### Your task
The required output is the line that contains "left eye: (256, 130)" through the last line of the data, retyped verbatim and with nothing added.

Data items:
+ + + + + + +
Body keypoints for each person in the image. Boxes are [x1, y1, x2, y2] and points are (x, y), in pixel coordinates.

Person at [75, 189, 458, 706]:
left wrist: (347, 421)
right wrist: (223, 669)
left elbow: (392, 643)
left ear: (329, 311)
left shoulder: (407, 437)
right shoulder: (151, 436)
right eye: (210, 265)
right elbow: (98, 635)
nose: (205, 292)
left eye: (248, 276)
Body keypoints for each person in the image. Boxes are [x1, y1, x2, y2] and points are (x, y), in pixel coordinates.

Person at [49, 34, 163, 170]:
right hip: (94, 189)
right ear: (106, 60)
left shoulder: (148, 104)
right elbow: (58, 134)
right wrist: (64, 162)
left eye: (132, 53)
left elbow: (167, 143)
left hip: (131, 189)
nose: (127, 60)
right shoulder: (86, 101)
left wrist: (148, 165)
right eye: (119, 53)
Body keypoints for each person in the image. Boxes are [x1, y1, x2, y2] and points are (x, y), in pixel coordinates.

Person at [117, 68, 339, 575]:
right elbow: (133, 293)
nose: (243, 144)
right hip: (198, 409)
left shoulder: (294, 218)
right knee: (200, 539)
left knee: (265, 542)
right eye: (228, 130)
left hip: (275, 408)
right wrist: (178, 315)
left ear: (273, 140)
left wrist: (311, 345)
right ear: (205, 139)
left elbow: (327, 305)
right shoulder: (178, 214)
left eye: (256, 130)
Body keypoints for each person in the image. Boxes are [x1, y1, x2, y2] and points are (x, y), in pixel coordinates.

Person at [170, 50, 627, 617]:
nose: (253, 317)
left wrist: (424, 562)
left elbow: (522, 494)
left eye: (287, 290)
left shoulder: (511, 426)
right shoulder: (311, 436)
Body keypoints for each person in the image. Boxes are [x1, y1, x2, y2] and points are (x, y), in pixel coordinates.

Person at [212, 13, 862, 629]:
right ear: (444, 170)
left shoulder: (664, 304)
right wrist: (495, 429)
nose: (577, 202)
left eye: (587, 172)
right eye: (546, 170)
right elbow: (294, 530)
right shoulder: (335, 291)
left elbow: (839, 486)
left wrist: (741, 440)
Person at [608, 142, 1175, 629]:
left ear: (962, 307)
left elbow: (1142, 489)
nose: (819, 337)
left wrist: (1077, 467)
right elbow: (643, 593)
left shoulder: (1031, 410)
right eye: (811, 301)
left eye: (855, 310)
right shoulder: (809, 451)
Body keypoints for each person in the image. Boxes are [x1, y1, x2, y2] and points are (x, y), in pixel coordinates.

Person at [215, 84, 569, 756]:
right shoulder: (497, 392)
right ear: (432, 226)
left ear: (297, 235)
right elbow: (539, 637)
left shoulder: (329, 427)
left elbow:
+ + + + + + +
### Reply
left eye: (256, 130)
Body keypoints for each person in the image. Boxes are [x1, y1, x2, y2] and points are (x, y), in pixel coordinates.

Person at [170, 50, 627, 617]:
nose: (253, 317)
left wrist: (424, 562)
left elbow: (522, 494)
left eye: (287, 290)
left shoulder: (511, 426)
right shoulder: (311, 436)
Body keypoints for each person in the image. Boxes are [x1, y1, x2, y2] and points are (x, y), in pixel coordinates.

Person at [212, 13, 862, 629]:
right ear: (444, 170)
left shoulder: (664, 304)
right wrist: (495, 429)
nose: (577, 202)
left eye: (587, 172)
right eye: (546, 170)
right elbow: (294, 530)
right shoulder: (335, 291)
left elbow: (839, 486)
left wrist: (741, 440)
Person at [608, 142, 1175, 629]:
left ear: (962, 307)
left elbow: (1142, 489)
nose: (819, 337)
left wrist: (1077, 467)
right elbow: (643, 593)
left shoulder: (1031, 410)
right eye: (811, 301)
left eye: (855, 310)
right shoulder: (809, 451)
Body keypoints for each person in the image. Boxes are [x1, y1, x2, y2] and points are (x, y), in pixel coordinates.

Person at [215, 84, 569, 756]:
right shoulder: (497, 392)
right ear: (432, 226)
left ear: (297, 235)
right elbow: (539, 637)
left shoulder: (329, 427)
left elbow:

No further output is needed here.